Text to read =>

Economic Theory On The 2008-2009 Financial Crisis
Nov 20, 2009 By John M. Mason
Both of these books are excellent reads. They represent different “takes” on the recent financial crisis and consequently complement each other. Sorkin’s book is the more personal due to the fact that he is a New York Times reporter and business columnist: he has a legendary collection of connections which he incorporates very well into the story surrounding the events of the past several years.
The book by Cassidy contains a history of the ideas that led up to the financial crisis with commentary relating to what is needed to prevent or modify the instability of capitalism. Cassidy’s personal favorite, in terms of analysis and recommendations, is Hyman Minsky, the maverick Keynesian who wrote about the fact that free-market capitalism is inherently unstable and needs to be firmly regulated if its worst traits, as detailed by Sorkin, are to be contained.
The thing that came through to me in reading these books at roughly the same time is that economic cause-and-effect are often separated by a extended period of time. That is, economic actions have to work their way through societies (and globally) and many times take years, if not decades, to fully exhaust what they started. Periodically, economists discuss the lag-in-effect of monetary policy or some other policy and work at explaining the channels through which such a policy works and the time-lags that are involved in connecting the various channels.
In addition, economists, as well as policymakers, get “locked into” a belief system and become “fundamentalists” in just the same way that the religious become “fundamentalists.” As John Maynard Keynes once remarked that “practical men, who believe themselves to be quite exempt from any intellectual influence, are usually the slaves of some defunct economist.” Of course, the problem now is that this “defunct economist” very often turns out to be Keynes, himself.

Your tasks =>
A. Decide whether each statement agrees with the review of the financial-crisis books, answering yes or no and quoting the deciding words: (i) Sorkin works as a New York Times reporter and business columnist; (ii) Cassidy's personal favorite is John Maynard Keynes; (iii) Minsky wrote that free-market capitalism is inherently unstable.
B. Duplicate the passage of the financial-crisis review starting with "The thing that" and going on through "the various channels.".

Data lines =>

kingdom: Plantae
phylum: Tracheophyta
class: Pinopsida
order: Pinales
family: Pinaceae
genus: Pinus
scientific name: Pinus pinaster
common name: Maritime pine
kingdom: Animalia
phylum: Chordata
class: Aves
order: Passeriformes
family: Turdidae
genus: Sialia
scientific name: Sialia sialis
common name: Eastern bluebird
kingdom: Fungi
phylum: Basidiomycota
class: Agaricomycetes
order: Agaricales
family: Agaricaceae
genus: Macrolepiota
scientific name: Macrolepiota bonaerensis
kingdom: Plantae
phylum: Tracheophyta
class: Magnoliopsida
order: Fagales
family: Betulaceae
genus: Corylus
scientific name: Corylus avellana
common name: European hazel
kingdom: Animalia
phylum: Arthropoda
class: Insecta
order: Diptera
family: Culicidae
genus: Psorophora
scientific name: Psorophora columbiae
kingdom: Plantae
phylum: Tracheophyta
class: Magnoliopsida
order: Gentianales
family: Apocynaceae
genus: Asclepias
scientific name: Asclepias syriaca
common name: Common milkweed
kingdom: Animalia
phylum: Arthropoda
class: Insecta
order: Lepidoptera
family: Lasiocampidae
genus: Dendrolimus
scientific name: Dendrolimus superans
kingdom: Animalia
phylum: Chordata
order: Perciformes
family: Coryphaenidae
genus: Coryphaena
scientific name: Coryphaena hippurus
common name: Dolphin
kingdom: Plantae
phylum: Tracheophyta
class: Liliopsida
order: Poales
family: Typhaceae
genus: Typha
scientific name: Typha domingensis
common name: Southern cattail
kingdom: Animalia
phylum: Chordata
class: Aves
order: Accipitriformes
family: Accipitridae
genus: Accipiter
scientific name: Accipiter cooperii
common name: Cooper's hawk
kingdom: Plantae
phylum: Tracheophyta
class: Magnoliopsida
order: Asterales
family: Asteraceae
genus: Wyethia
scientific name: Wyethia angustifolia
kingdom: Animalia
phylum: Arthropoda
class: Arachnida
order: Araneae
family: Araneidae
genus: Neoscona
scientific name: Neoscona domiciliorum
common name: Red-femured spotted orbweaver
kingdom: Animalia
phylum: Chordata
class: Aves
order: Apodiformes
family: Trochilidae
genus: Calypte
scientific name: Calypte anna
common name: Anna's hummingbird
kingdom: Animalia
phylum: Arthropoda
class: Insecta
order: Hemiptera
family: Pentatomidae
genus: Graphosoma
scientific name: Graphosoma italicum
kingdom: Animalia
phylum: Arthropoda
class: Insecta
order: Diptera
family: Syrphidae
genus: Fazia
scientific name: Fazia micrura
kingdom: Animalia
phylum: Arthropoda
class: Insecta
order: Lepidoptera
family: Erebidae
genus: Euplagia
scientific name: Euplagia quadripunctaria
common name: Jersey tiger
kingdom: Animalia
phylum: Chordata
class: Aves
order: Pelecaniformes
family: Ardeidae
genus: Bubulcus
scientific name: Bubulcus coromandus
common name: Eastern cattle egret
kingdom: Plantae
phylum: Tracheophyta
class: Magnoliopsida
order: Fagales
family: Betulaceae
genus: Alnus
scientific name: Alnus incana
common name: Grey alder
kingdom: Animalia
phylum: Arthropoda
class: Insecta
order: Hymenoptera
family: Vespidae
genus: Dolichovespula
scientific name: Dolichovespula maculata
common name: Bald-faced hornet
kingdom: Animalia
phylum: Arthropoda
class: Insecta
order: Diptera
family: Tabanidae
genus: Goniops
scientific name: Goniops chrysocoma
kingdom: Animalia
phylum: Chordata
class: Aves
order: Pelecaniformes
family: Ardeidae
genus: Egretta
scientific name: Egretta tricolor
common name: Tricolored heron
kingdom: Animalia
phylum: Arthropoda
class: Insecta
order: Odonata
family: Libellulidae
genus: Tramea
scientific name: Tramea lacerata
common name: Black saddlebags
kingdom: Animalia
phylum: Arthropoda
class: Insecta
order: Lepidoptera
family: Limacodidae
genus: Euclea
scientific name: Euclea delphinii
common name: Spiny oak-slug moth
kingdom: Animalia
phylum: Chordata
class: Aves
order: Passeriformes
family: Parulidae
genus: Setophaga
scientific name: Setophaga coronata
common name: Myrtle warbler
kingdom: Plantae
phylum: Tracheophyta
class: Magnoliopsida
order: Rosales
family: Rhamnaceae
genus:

Solved problems =>
A.
(i) Yes: "he is a New York Times reporter and business columnist"
(ii) No: "Cassidy’s personal favorite, in terms of analysis and recommendations, is Hyman Minsky"
(iii) Yes: "free-market capitalism is inherently unstable and needs to be firmly regulated"

B.
The thing that came through to me in reading these books at roughly the same time is that economic cause-and-effect are often separated by a extended period of time. That is, economic actions have to work their way through societies (and globally) and many times take years, if not decades, to fully exhaust what they started. Periodically, economists discuss the lag-in-effect of monetary policy or some other policy and work at explaining the channels through which such a policy works and the time-lags that are involved in connecting the various channels.